There handling of RIFTS is amazing, much better than the original (and much better balanced) in my opinion.
Supers are a very fun ruleset with the new source book they just came out with. Better than M&M in almost every way I can see why some like Champions and Hero better for some aspects

If you are going with an older setting just know that you will need to tweek some things. Flash Gordon was like halfway between this edition and the last so most things work fine my favorite however Rippers (think league of extraordinary gentlemen) takes some work due to all of the changes to how social works.

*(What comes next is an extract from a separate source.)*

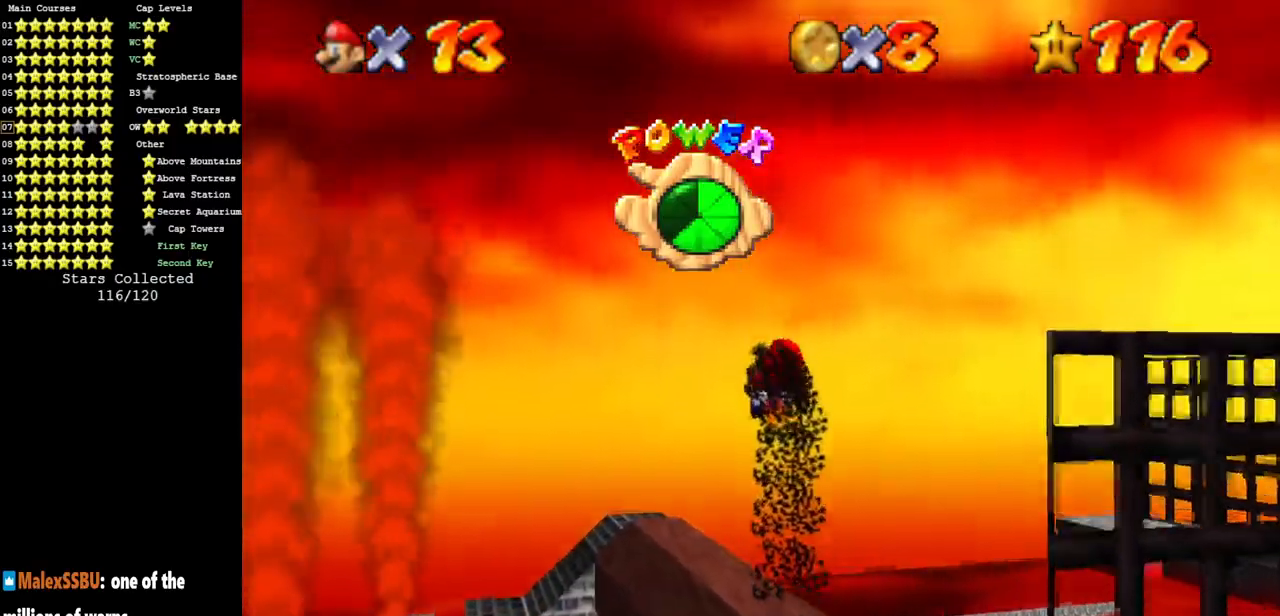
{"buttons": [], "left_stick": "up", "events": []}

In my current game I have only had one tpk which I allowed everyone to keep there characters but have some ... Interesting downsides happen if they wanted due to damage dice exploding on explosives in an area with lots of combustible material
 

Reynard

Legend
Setting Rules are great. It looks like Savage Worlds could do fantasy superheroes even better than that other game. Use SWADE and the Fantasy companion with some of the setting rules from the Supers companion ported in. Ritual Magic and Cantrips make a lot more sense in SWADE than most other fantasy games.
I used it for a "The Boys meets The Black Company" con-campaign and it went great!